Corporate Accountability

Court Won’t Let CFPB Proponents Into Case to Defend Agency

By C. Ryan Barber

A federal appeals court on Thursday refused to allow Democratic state attorneys general and other proponents of the Consumer Financial Protection Board to intervene in a case to protect the agency’s independence.

The decision from the U.S. Court of Appeals for the D.C. Circuit blocked 16 state attorneys general, top Democratic members of Congress and a coalition of consumer advocates from defending the agency in a fight over the constitutionality of its leadership structure.

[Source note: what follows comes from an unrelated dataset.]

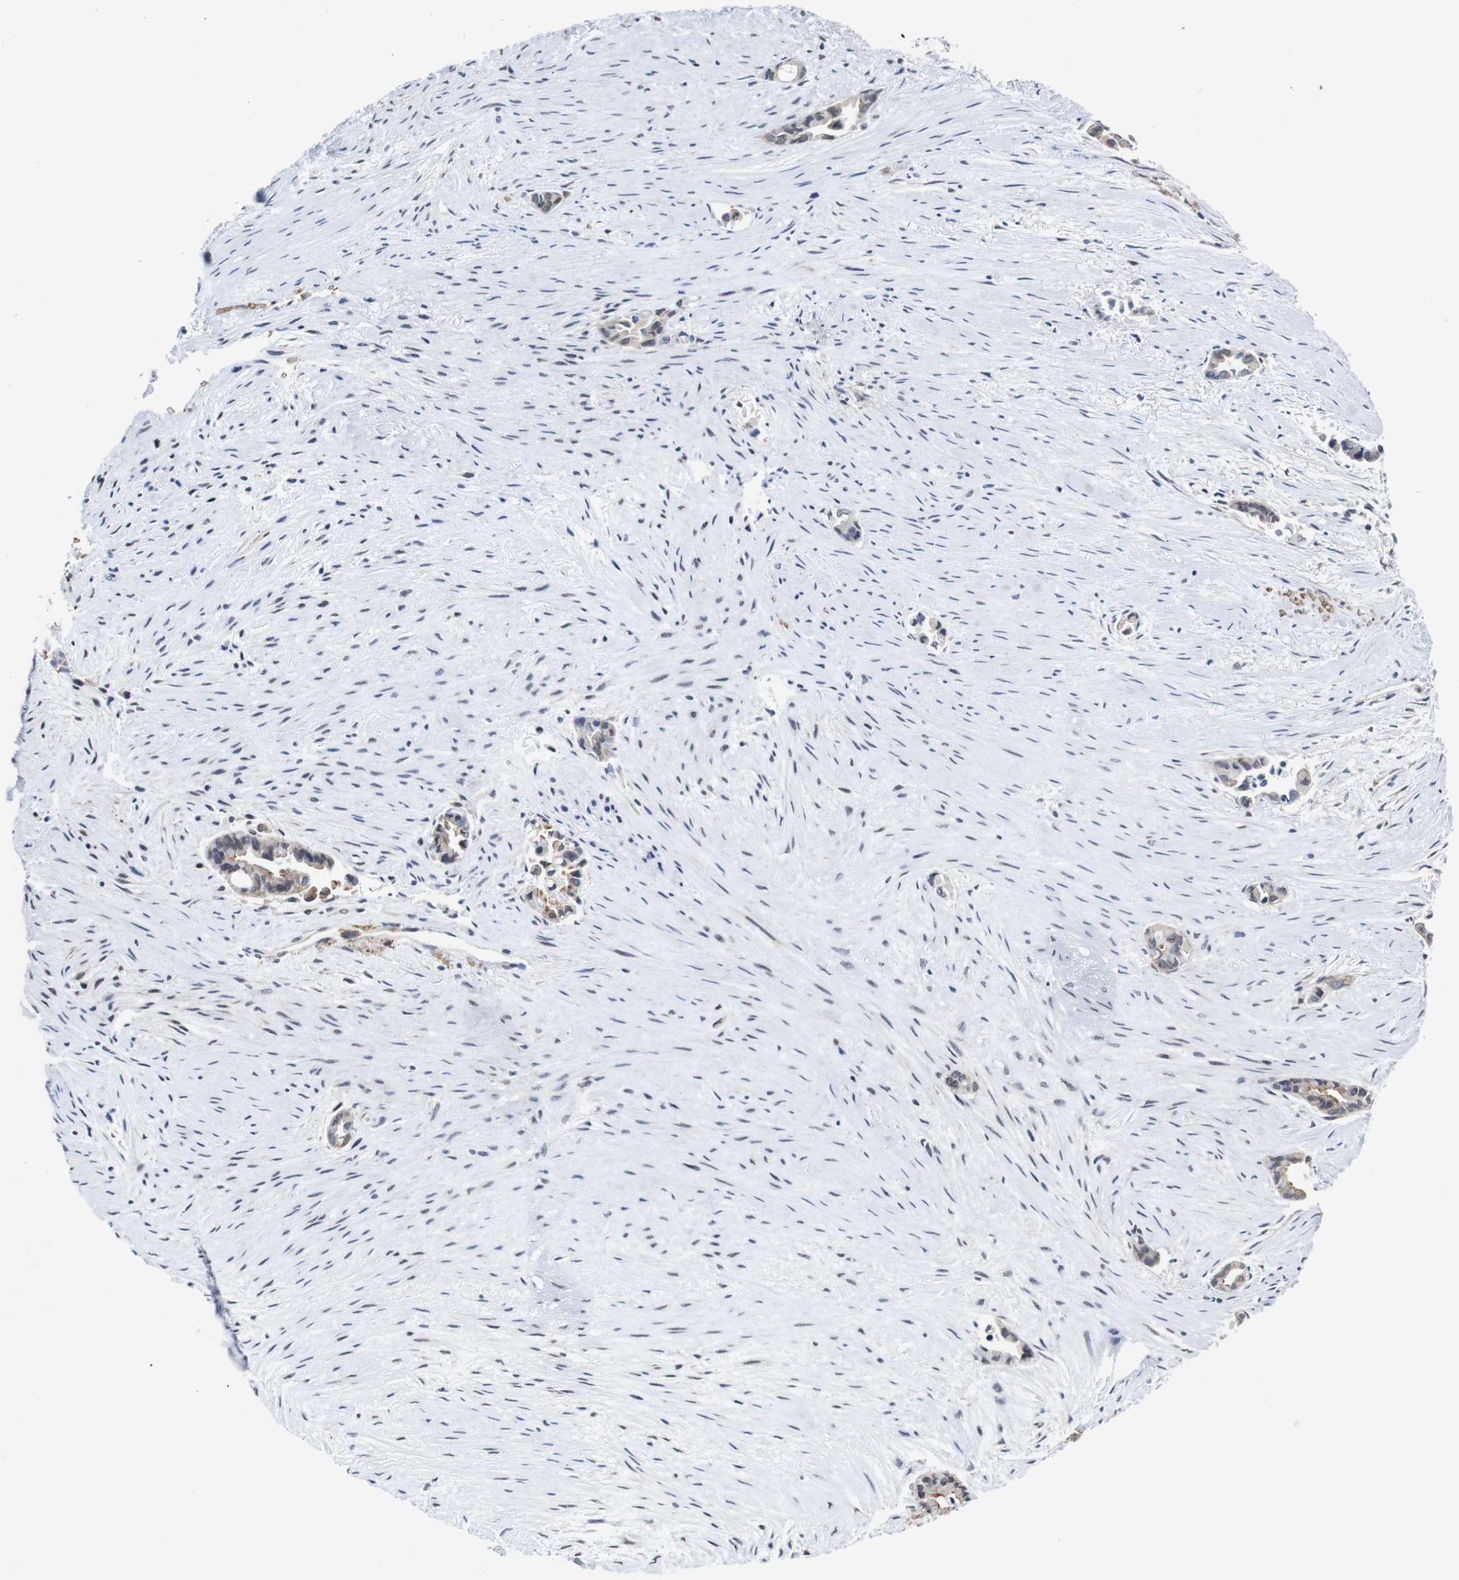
{"staining": {"intensity": "moderate", "quantity": "25%-75%", "location": "cytoplasmic/membranous"}, "tissue": "liver cancer", "cell_type": "Tumor cells", "image_type": "cancer", "snomed": [{"axis": "morphology", "description": "Cholangiocarcinoma"}, {"axis": "topography", "description": "Liver"}], "caption": "Immunohistochemistry (IHC) (DAB) staining of human liver cancer demonstrates moderate cytoplasmic/membranous protein expression in approximately 25%-75% of tumor cells.", "gene": "SOCS3", "patient": {"sex": "female", "age": 55}}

The advocates told the D.C. Circuit they feared the Trump administration would not adequately fight for the agency, which arose from the dust of the 2008 financial crisis, in the months ahead. Donald Trump campaigned on, and later doubled down on, a promise to “dismantle” the Wall Street reform law that created the consumer bureau.

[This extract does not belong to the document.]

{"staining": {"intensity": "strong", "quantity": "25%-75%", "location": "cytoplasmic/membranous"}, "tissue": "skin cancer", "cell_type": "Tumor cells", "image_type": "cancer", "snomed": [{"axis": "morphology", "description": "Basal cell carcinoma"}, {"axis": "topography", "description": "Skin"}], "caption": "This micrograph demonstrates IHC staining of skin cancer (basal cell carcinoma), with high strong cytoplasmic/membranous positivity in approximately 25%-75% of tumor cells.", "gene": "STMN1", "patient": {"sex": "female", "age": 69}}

The full D.C. Circuit, in PHH Corp. v. CFPB, is weighing whether to review a panel ruling that said the White House should have greater power to remove the CFPB director at will, not exclusively for cause. The divided panel ruling in October called the agency director one of the most powerful positions in Washington next to the president.

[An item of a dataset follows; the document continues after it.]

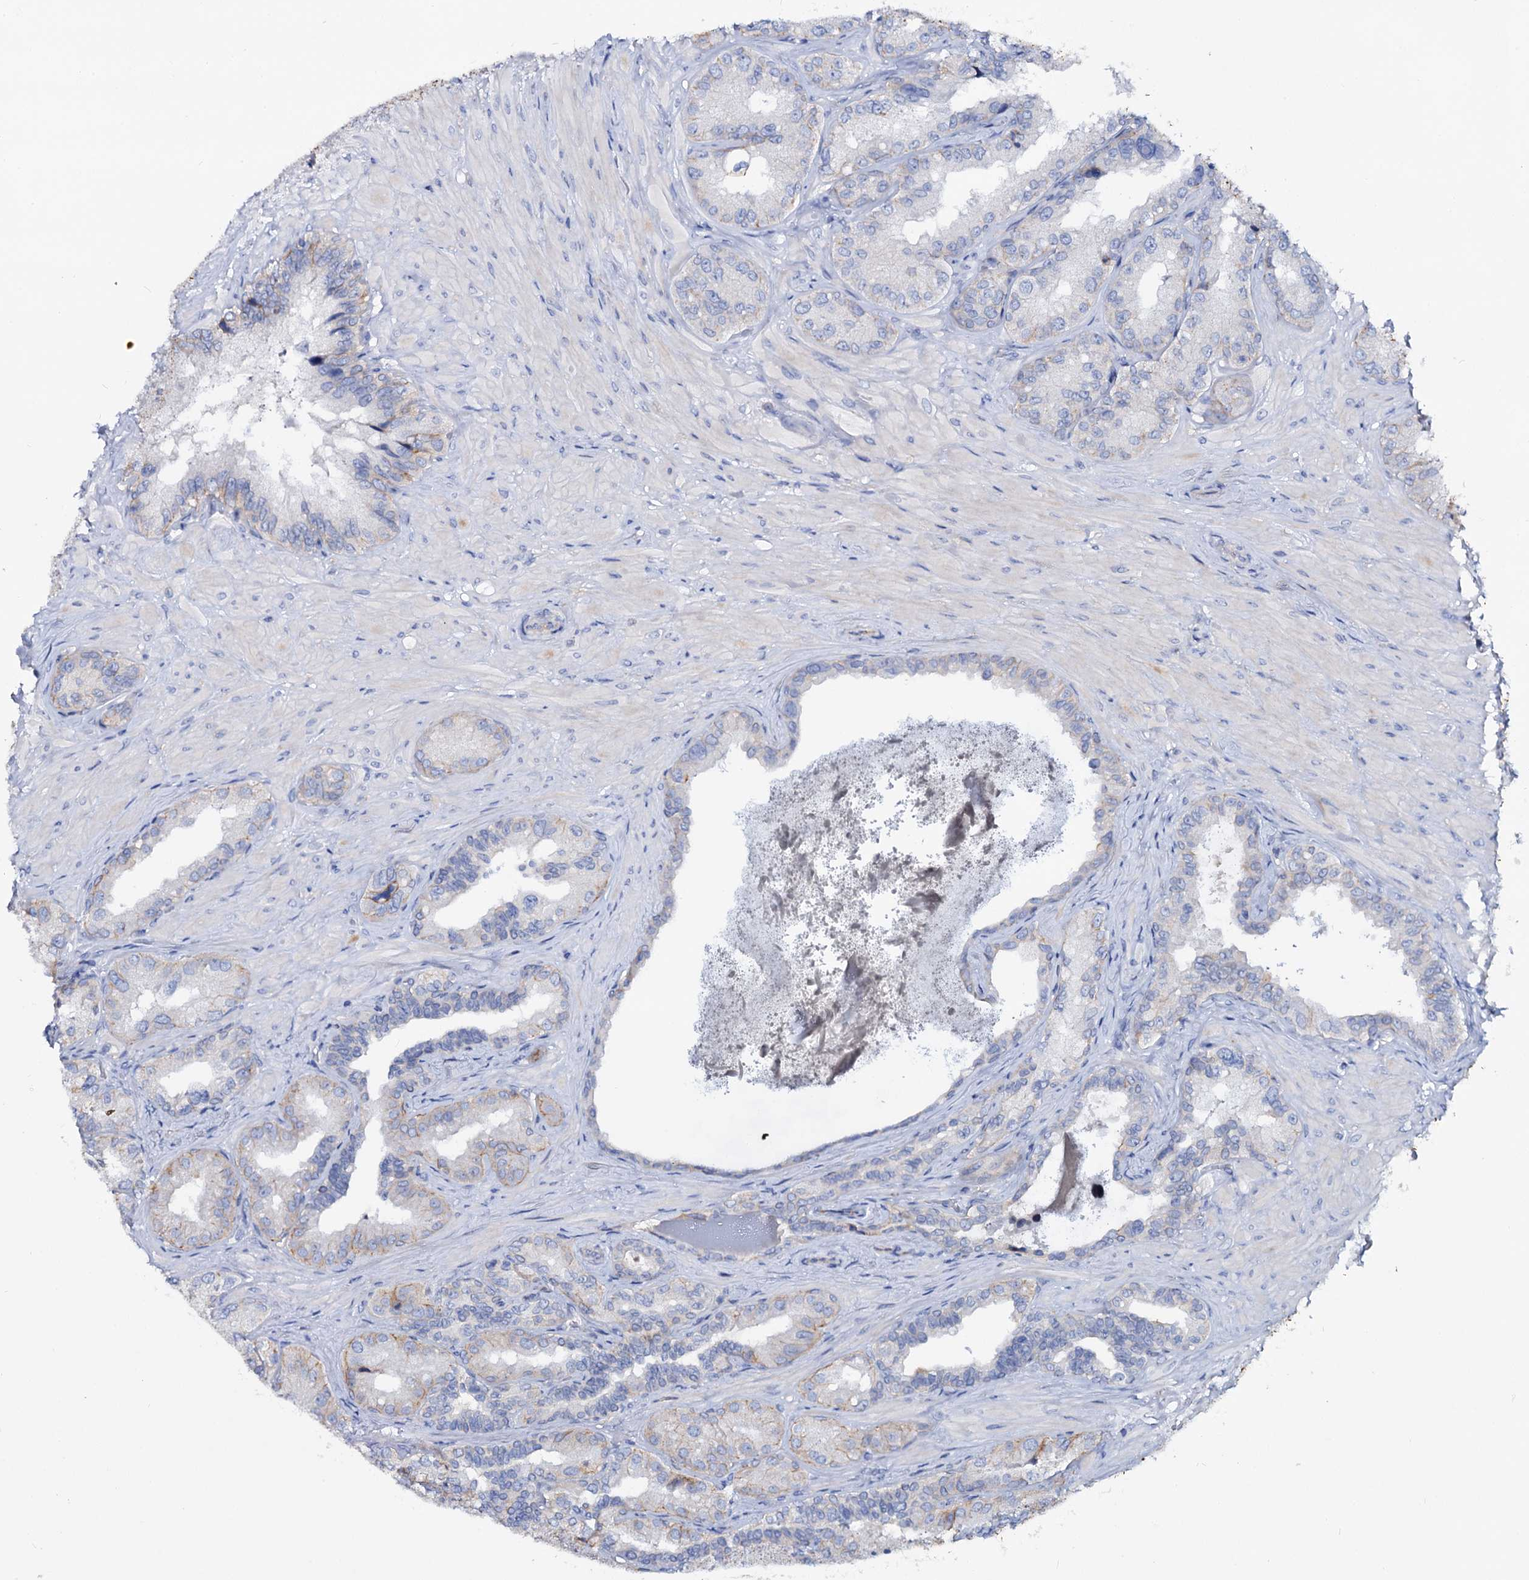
{"staining": {"intensity": "weak", "quantity": "<25%", "location": "cytoplasmic/membranous"}, "tissue": "seminal vesicle", "cell_type": "Glandular cells", "image_type": "normal", "snomed": [{"axis": "morphology", "description": "Normal tissue, NOS"}, {"axis": "topography", "description": "Seminal veicle"}, {"axis": "topography", "description": "Peripheral nerve tissue"}], "caption": "DAB immunohistochemical staining of normal human seminal vesicle demonstrates no significant staining in glandular cells.", "gene": "DYDC2", "patient": {"sex": "male", "age": 67}}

The CFPB is permitted to represent itself in the federal courts. But the agency is required to consult the U.S. Justice Department before taking any case to the U.S. Supreme Court. That roadblock has fueled fears that the Trump administration could walk away from the case and fire the agency’s director, Richard Cordray, whose five-year term expires in July 2018.

Attorneys general for the District of Columbia and 16 states—including Connecticut, New York and Massachusetts—argued Trump’s hostility toward the Dodd-Frank reform laws made it necessary for them to come to the agency’s side. U.S. Sen. Sherrod Brown of Ohio and Rep. Maxine Waters of California, the top Democrats on the Senate and House banking committees also moved to intervene, as did advocacy groups including Americans for Financial Reform and the Center for Responsible Lending.

“While the court’s order is disappointing, it doesn’t preclude our clients or others from trying to intervene again should the full court grant the en banc petition or, even before that, if the administration were to take action against Director Cordray,” said Brianne Gorod, chief counsel of the Constitutional Accountability Center, which represented Brown and Waters.

Lawyers for the mortgage lender PHH Corp. opposed any intervention. PHH’s defense team at Gibson, Dunn & Crutcher argued the intervention push came too late and was motivated by factors that “were entirely and reasonably foreseeable more than a year ago.”

A spokeswoman for the Connecticut attorney general said the various state offices were reviewing the decision and “considering all options available to us in this case.” The CFPB declined to comment.